**To-do item**
Give the entries again, word for word.

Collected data
□ □ □ □

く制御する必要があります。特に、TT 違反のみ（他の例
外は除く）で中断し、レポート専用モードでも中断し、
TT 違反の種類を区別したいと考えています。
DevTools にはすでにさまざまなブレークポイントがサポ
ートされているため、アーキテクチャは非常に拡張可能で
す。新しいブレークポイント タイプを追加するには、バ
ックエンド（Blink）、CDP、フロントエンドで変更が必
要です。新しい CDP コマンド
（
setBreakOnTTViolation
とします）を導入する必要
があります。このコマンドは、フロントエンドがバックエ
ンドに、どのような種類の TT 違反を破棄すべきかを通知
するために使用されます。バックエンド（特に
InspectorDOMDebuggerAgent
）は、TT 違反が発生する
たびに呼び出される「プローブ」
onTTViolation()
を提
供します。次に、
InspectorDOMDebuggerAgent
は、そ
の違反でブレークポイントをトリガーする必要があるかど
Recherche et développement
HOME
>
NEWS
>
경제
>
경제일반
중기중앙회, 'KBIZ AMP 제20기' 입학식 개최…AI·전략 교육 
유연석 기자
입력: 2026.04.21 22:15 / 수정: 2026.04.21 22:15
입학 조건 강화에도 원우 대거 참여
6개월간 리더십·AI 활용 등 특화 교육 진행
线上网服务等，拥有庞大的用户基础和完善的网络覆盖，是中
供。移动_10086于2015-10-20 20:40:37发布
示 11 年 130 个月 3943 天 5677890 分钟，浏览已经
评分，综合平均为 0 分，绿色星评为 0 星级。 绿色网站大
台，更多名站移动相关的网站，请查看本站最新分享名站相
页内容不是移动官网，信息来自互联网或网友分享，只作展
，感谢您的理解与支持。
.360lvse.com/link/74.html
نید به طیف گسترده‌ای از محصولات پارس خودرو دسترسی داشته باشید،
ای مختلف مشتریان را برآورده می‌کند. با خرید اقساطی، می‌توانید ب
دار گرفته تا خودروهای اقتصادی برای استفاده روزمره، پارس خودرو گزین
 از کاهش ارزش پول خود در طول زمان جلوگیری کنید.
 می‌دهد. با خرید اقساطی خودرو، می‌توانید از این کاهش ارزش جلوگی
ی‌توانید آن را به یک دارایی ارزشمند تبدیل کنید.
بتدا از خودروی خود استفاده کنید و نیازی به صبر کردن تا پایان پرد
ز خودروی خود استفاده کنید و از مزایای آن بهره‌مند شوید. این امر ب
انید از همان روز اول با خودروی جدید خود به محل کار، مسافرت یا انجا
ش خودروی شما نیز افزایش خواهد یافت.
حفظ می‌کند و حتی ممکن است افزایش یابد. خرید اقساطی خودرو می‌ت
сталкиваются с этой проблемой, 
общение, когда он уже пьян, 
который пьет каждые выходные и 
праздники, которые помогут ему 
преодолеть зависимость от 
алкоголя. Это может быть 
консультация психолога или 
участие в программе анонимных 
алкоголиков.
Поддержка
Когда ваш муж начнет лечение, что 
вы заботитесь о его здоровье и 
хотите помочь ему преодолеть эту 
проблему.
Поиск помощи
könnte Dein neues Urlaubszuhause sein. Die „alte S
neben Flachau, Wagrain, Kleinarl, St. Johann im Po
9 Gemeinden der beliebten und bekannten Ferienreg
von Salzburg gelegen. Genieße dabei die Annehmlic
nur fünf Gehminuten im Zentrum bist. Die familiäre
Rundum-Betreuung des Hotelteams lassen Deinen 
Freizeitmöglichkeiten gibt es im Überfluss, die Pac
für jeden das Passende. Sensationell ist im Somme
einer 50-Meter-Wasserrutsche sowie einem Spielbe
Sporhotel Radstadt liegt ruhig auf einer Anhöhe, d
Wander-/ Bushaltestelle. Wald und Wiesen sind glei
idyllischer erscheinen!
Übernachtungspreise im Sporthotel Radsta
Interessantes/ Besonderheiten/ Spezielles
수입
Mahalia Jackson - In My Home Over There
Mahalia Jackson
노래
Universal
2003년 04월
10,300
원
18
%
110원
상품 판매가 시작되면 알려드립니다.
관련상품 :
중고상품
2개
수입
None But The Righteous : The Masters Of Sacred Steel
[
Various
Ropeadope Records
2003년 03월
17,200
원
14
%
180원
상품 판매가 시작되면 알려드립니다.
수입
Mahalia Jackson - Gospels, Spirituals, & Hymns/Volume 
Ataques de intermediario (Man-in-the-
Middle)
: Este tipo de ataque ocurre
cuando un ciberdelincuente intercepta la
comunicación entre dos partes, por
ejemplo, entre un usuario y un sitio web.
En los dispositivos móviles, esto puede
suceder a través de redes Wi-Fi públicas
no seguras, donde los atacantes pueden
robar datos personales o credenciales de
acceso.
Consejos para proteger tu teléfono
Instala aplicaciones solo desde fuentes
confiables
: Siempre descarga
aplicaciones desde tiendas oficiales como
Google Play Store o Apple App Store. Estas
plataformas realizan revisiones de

□ □ □ □

**Solved exercise**
く制御する必要があります。特に、TT 違反のみ（他の例
外は除く）で中断し、レポート専用モードでも中断し、
TT 違反の種類を区別したいと考えています。
DevTools にはすでにさまざまなブレークポイントがサポ
ートされているため、アーキテクチャは非常に拡張可能で
す。新しいブレークポイント タイプを追加するには、バ
ックエンド（Blink）、CDP、フロントエンドで変更が必
要です。新しい CDP コマンド
（
setBreakOnTTViolation
とします）を導入する必要
があります。このコマンドは、フロントエンドがバックエ
ンドに、どのような種類の TT 違反を破棄すべきかを通知
するために使用されます。バックエンド（特に
InspectorDOMDebuggerAgent
）は、TT 違反が発生する
たびに呼び出される「プローブ」
onTTViolation()
を提
供します。次に、
InspectorDOMDebuggerAgent
は、そ
の違反でブレークポイントをトリガーする必要があるかど
Recherche et développement
HOME
>
NEWS
>
경제
>
경제일반
중기중앙회, 'KBIZ AMP 제20기' 입학식 개최…AI·전략 교육 
유연석 기자
입력: 2026.04.21 22:15 / 수정: 2026.04.21 22:15
입학 조건 강화에도 원우 대거 참여
6개월간 리더십·AI 활용 등 특화 교육 진행
线上网服务等，拥有庞大的用户基础和完善的网络覆盖，是中
供。移动_10086于2015-10-20 20:40:37发布
示 11 年 130 个月 3943 天 5677890 分钟，浏览已经
评分，综合平均为 0 分，绿色星评为 0 星级。 绿色网站大
台，更多名站移动相关的网站，请查看本站最新分享名站相
页内容不是移动官网，信息来自互联网或网友分享，只作展
，感谢您的理解与支持。
.360lvse.com/link/74.html
نید به طیف گسترده‌ای از محصولات پارس خودرو دسترسی داشته باشید،
ای مختلف مشتریان را برآورده می‌کند. با خرید اقساطی، می‌توانید ب
دار گرفته تا خودروهای اقتصادی برای استفاده روزمره، پارس خودرو گزین
 از کاهش ارزش پول خود در طول زمان جلوگیری کنید.
 می‌دهد. با خرید اقساطی خودرو، می‌توانید از این کاهش ارزش جلوگی
ی‌توانید آن را به یک دارایی ارزشمند تبدیل کنید.
بتدا از خودروی خود استفاده کنید و نیازی به صبر کردن تا پایان پرد
ز خودروی خود استفاده کنید و از مزایای آن بهره‌مند شوید. این امر ب
انید از همان روز اول با خودروی جدید خود به محل کار، مسافرت یا انجا
ش خودروی شما نیز افزایش خواهد یافت.
حفظ می‌کند و حتی ممکن است افزایش یابد. خرید اقساطی خودرو می‌ت
сталкиваются с этой проблемой, 
общение, когда он уже пьян, 
который пьет каждые выходные и 
праздники, которые помогут ему 
преодолеть зависимость от 
алкоголя. Это может быть 
консультация психолога или 
участие в программе анонимных 
алкоголиков.
Поддержка
Когда ваш муж начнет лечение, что 
вы заботитесь о его здоровье и 
хотите помочь ему преодолеть эту 
проблему.
Поиск помощи
könnte Dein neues Urlaubszuhause sein. Die „alte S
neben Flachau, Wagrain, Kleinarl, St. Johann im Po
9 Gemeinden der beliebten und bekannten Ferienreg
von Salzburg gelegen. Genieße dabei die Annehmlic
nur fünf Gehminuten im Zentrum bist. Die familiäre
Rundum-Betreuung des Hotelteams lassen Deinen 
Freizeitmöglichkeiten gibt es im Überfluss, die Pac
für jeden das Passende. Sensationell ist im Somme
einer 50-Meter-Wasserrutsche sowie einem Spielbe
Sporhotel Radstadt liegt ruhig auf einer Anhöhe, d
Wander-/ Bushaltestelle. Wald und Wiesen sind glei
idyllischer erscheinen!
Übernachtungspreise im Sporthotel Radsta
Interessantes/ Besonderheiten/ Spezielles
수입
Mahalia Jackson - In My Home Over There
Mahalia Jackson
노래
Universal
2003년 04월
10,300
원
18
%
110원
상품 판매가 시작되면 알려드립니다.
관련상품 :
중고상품
2개
수입
None But The Righteous : The Masters Of Sacred Steel
[
Various
Ropeadope Records
2003년 03월
17,200
원
14
%
180원
상품 판매가 시작되면 알려드립니다.
수입
Mahalia Jackson - Gospels, Spirituals, & Hymns/Volume 
Ataques de intermediario (Man-in-the-
Middle)
: Este tipo de ataque ocurre
cuando un ciberdelincuente intercepta la
comunicación entre dos partes, por
ejemplo, entre un usuario y un sitio web.
En los dispositivos móviles, esto puede
suceder a través de redes Wi-Fi públicas
no seguras, donde los atacantes pueden
robar datos personales o credenciales de
acceso.
Consejos para proteger tu teléfono
Instala aplicaciones solo desde fuentes
confiables
: Siempre descarga
aplicaciones desde tiendas oficiales como
Google Play Store o Apple App Store. Estas
plataformas realizan revisiones de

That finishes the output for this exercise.